### LIST OF TASKS
a - According to the Csv-CSharp README, what is the minimum .NET Standard version the library requires?
b - In the Csv-CSharp README, rewrite the passage that begins with the words "Csv-CSharp is a" and ends after "obtained from NuGet.", replacing "highly performant" with "high-performance".
c - According to the Csv-CSharp README, how does the library achieve serialization and deserialization with zero or very low allocation?

### TEXT EXTRACT
******************************

Skip to content

Latest commit

 

History

History
256 lines (186 loc) · 7.25 KB

README.md

File metadata and controls

256 lines (186 loc) · 7.25 KB

Csv-CSharp

NuGet Releases

img

Csv-CSharp is a highly performant CSV (TSV) parser for .NET and Unity. It is designed to parse UTF-8 binaries directly and leverage Source Generators to enable serialization/deserialization between CSV (TSV) and object arrays with zero (or very low) allocation.

Installation

NuGet packages

Csv-CSharp requires .NET Standard 2.1 or higher. The package can be obtained from NuGet.

.NET CLI

dotnet add package CsvCSharp

Package Manager

Install-Package CsvCSharp

Unity

You can install Csv-CSharp in Unity by using NugetForUnity. For details, refer to the NugetForUnity README.

Quick Start

Csv-CSharp serializes/deserializes CSV data to and from arrays of classes/structs.

Define a class/struct and add the [CsvObject] attribute and the partial keyword.

[CsvObject]
public partial class Person
{
    [Column(0)]
    public string Name { get; set; }

    [Column(1)]
    public int Age { get; set; }
}

All public fields/properties of a type marked with [CsvObject] must have either the [Column] or [IgnoreMember] attribute. (An analyzer will output a compile error if it does not find either attribute on public members.)

The [Column] attribute can specify a column index as an int or a header name as a string.

To serialize this type to CSV or deserialize it from CSV, use CsvSerializer.

var array = new Person[]
{
    new() { Name = "Alice", Age = 18 },
    new() { Name = "Bob", Age = 23 },
    new() { Name = "Carol", Age = 31 },
}

// Person[] -> CSV (UTF-8)
byte[] csv = CsvSerializer.Serialize(array);

// Person[] -> CSV (UTF-16)
string csvText = CsvSerializer.SerializeToString(array);

// CSV (UTF-8) -> Person[]
array = CsvSerializer.Deserialize<Person>(csv);

// CSV (UTF-16) -> Person[]
array = CsvSerializer.Deserialize<Person>(csvText);

Serialize has an overload that returns a UTF-8 encoded byte[], and you can also pass a Stream or IBufferWriter<byte> for writing. Deserialize accepts UTF-8 byte arrays as byte[] and also supports string, Stream, and ReadOnlySequence<byte>.

The default supported types for fields are sbyte, byte, short, ushort, int, uint, long, ulong, char, string, Enum, Nullable<T>, DateTime, TimeSpan, and Guid. To support other types, refer to the Extensions section.

Serialization

The class/struct passed to CsvSerializer should have the [CsvObject] attribute and the partial keyword.

******************************

### RECORDED DATA
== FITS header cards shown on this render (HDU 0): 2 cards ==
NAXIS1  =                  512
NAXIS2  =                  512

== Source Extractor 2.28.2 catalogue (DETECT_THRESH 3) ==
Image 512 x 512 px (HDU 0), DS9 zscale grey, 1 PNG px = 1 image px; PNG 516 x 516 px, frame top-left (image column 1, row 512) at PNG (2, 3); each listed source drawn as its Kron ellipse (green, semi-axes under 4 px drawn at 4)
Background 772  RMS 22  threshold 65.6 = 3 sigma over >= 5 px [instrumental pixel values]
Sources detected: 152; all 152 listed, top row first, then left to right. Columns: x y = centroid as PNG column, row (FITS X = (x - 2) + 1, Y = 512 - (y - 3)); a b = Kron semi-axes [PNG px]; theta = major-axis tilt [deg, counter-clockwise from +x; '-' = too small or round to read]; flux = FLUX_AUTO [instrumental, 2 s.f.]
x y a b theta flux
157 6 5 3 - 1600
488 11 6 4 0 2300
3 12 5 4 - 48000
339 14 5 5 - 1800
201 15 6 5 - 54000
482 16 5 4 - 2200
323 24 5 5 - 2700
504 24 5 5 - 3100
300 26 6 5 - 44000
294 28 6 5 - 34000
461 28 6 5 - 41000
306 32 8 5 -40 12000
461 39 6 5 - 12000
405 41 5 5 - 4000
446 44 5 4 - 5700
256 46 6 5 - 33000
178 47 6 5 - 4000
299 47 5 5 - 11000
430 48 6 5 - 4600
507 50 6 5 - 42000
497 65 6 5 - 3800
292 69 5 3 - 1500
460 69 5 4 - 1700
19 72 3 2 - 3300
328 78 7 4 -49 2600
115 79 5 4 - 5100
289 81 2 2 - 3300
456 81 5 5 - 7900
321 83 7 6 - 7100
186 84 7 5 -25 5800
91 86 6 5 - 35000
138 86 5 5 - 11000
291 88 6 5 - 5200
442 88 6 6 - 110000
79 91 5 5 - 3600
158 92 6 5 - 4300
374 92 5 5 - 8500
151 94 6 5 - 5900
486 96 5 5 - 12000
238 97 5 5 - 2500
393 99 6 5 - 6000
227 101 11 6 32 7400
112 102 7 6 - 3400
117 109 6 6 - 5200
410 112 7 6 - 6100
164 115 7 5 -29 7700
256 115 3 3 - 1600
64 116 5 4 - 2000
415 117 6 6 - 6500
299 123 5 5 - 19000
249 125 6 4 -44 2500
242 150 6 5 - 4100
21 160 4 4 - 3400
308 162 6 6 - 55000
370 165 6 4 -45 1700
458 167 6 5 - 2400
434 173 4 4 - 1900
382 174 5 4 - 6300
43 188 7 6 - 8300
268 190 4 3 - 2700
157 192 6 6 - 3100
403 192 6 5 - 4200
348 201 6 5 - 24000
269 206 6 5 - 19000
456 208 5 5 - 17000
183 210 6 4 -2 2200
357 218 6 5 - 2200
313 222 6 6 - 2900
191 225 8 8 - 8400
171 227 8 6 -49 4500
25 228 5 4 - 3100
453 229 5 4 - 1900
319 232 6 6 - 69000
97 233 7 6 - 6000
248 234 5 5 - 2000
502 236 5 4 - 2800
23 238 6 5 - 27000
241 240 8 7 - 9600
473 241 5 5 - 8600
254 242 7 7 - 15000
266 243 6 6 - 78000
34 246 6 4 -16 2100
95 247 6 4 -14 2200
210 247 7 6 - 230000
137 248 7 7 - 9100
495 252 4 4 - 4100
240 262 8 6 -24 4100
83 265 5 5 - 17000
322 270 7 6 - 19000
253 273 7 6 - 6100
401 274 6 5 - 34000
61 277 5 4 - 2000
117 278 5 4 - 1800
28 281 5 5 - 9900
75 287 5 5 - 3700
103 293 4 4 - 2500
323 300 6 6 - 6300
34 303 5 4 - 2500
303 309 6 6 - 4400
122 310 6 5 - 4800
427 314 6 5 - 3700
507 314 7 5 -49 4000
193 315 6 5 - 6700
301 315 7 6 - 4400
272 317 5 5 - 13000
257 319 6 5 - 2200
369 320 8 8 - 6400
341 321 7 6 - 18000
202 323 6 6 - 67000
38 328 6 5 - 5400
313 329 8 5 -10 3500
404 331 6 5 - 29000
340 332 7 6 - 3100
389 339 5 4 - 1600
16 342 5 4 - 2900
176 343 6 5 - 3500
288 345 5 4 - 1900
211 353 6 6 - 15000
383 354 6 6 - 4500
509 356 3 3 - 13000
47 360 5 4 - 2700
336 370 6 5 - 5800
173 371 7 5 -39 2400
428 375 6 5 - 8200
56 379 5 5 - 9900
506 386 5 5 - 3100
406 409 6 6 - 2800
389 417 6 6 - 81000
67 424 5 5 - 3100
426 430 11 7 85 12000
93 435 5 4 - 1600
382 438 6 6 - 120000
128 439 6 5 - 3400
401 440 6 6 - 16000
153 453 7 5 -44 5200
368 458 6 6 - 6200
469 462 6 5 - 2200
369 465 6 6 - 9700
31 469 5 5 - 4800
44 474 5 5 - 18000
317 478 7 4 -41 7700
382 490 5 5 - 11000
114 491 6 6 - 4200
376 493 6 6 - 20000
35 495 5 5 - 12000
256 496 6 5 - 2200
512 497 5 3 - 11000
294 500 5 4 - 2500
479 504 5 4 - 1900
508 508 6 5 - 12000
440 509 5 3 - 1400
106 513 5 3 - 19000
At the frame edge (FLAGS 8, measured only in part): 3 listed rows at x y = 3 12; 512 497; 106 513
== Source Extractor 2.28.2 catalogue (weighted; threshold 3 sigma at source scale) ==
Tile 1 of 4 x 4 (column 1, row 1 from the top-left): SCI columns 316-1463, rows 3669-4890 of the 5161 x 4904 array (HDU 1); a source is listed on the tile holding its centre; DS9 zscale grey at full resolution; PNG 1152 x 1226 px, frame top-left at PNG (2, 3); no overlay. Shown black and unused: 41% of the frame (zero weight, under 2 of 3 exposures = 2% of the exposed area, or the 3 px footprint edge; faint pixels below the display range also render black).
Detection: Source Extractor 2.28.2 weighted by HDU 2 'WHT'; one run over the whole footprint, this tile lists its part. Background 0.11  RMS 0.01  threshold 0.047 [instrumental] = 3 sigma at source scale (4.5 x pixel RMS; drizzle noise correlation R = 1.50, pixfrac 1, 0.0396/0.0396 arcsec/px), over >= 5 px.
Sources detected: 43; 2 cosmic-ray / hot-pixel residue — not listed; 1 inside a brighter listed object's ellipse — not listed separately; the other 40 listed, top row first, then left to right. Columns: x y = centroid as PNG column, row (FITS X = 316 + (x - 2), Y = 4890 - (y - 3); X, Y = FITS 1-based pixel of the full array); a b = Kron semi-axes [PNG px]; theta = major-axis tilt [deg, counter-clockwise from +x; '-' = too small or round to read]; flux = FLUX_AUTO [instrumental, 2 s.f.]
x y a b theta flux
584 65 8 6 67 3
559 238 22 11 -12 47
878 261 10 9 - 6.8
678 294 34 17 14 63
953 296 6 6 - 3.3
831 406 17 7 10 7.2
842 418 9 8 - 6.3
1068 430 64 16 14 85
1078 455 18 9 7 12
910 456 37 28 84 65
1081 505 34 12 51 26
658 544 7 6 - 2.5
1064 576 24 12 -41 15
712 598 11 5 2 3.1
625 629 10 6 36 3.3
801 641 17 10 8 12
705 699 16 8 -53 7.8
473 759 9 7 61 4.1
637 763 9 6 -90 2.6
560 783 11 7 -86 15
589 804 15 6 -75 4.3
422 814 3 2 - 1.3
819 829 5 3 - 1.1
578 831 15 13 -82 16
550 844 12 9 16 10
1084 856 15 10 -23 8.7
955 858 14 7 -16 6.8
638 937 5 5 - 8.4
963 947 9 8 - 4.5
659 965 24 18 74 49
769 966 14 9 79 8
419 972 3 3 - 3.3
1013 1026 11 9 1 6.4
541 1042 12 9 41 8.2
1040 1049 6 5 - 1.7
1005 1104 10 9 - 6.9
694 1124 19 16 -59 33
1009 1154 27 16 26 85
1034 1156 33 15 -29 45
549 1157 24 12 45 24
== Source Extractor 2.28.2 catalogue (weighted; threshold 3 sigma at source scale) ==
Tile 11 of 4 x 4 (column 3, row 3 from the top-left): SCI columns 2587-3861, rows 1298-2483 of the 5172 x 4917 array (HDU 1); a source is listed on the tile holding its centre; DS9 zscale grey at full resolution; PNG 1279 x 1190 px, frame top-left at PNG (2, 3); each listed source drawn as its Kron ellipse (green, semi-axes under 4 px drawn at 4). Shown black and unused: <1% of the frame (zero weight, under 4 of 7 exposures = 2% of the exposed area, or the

******************************

### EXPECTED OUTPUTS
a - .NET Standard 2.1 or higher.

b -
Csv-CSharp is a high-performance CSV (TSV) parser for .NET and Unity. It is designed to parse UTF-8 binaries directly and leverage Source Generators to enable serialization/deserialization between CSV (TSV) and object arrays with zero (or very low) allocation.

Installation

NuGet packages

Csv-CSharp requires .NET Standard 2.1 or higher. The package can be obtained from NuGet.

c - It parses UTF-8 binaries directly. It also uses Source Generators to serialize and deserialize between CSV (TSV) and object arrays.